In India, polygamy is a statistical impossibility. There are not sufficient number of women for polygamy. According to Government of India figures, there are 924 women for a thousand men. So, 76 men won’t get a woman to marry. Statistically, Indian men have only .95 wives. When another woman does not exist, how does one marry?

People talk of 4-5 per cent men being polygamous. But you will be surprised to know, polygamy does not increase the birth rate. Studies show that if the only wife of a husband produces five children, the second wife produces only 1.7 children, and it goes on declining. But imagine, if the second woman had married a man not already married, she too would have given birth to five children instead of 1.7. It is a myth to say polygamy is responsible for population explosion

You say that Muslims are at the bottom of family planning practices. Is it because of poverty or religion?

There are several contributing factors towards family planning. One is literacy, particularly of girls. Secondly, income, then comes service delivery. As literacy increases, the number of children goes down, for all communities. Same for income. As income or service delivery of, say a doctor or a nurse improves, the number of children goes down. Muslims perform poorly in all three factors. They are poor, service delivery is bad in the areas they reside in.

Of late, instead of doing more business with Muslims, helping them with education, etc., politicians have been issuing calls for economic boycott of Muslims. It will make them poorer. That in turn will lead to more children.

How come in the minds of people across religions, Muslims are viewed as the most fertile and the most polygamous?

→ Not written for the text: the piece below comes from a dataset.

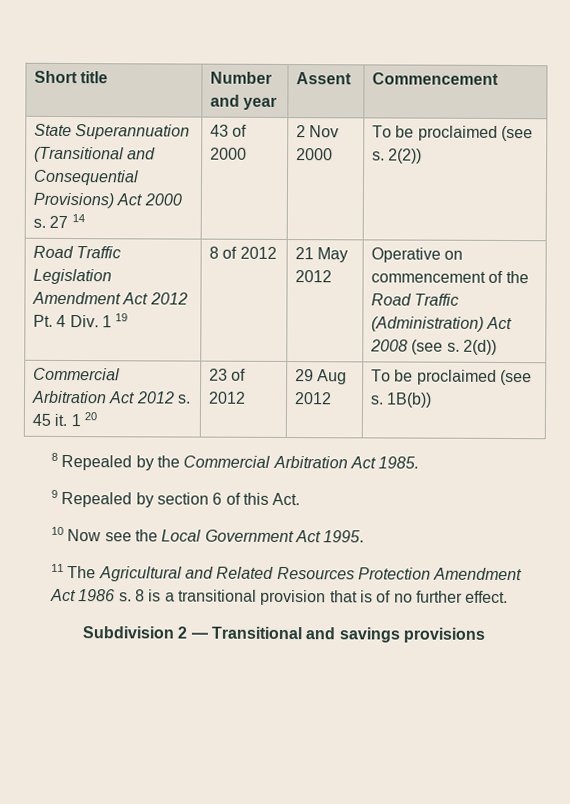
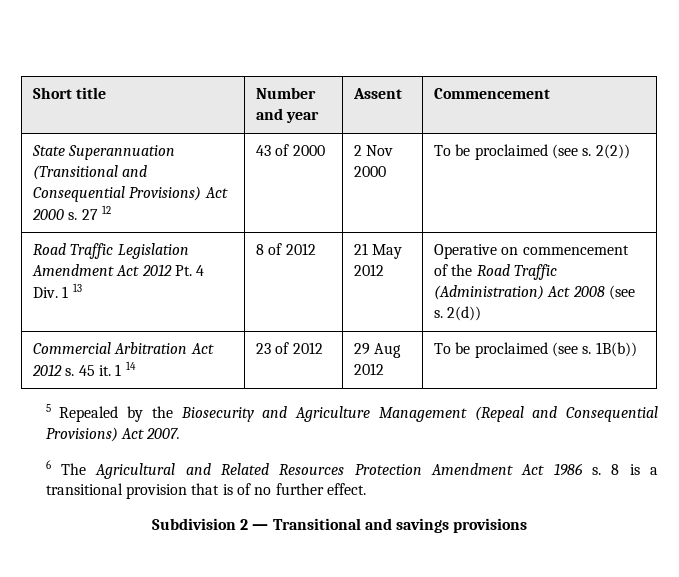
[71,214,85,223] 14 -> [102,205,112,214] 12
[115,313,129,322] 19 -> [72,283,82,292] 13
[84,412,98,421] 20 -> [125,361,136,370] 14
[51,452,59,461] 8 -> [45,404,51,412] 5
[183,455,420,469] [51,489,301,508] [51,526,365,543] [51,563,65,572] Commercial Arbitration Act 1985. // 9 Repealed by section 6 of this Act. // 10 Now see the Local Government Act 1995. // 11 -> [180,406,658,422] [45,427,181,442] [45,460,51,469] Biosecurity and Agriculture Management (Repeal and Consequential Provisions) Act 2007. // 6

That is because of the propaganda of the Hindu right wing. It is a tool to scare the masses. It has not been challenged for the past 70 years. In my book, I have not talked in terms of the Hindu-Muslim binary, but in my conclusion I have stated that both Hindus and Muslims are at the same end of the spectrum. It is often said that Muslims produce the maximum number of children. What is not said is that after Muslims, Hindus produce the most number of children. The Prime Minister said from the Red Fort [on August 15, 2019] that those who produce fewer children are patriotic. By this reckoning, since Muslims have the highest birth rate, they become the least patriotic. By the same yardstick, Hindus follow them in being unpatriotic. We have to rise above such easy binaries. Population explosion is a reality confronting India. It is not about Muslims versus Hindus. They are at the same end of the spectrum, not opposite. We have to confront the problem together.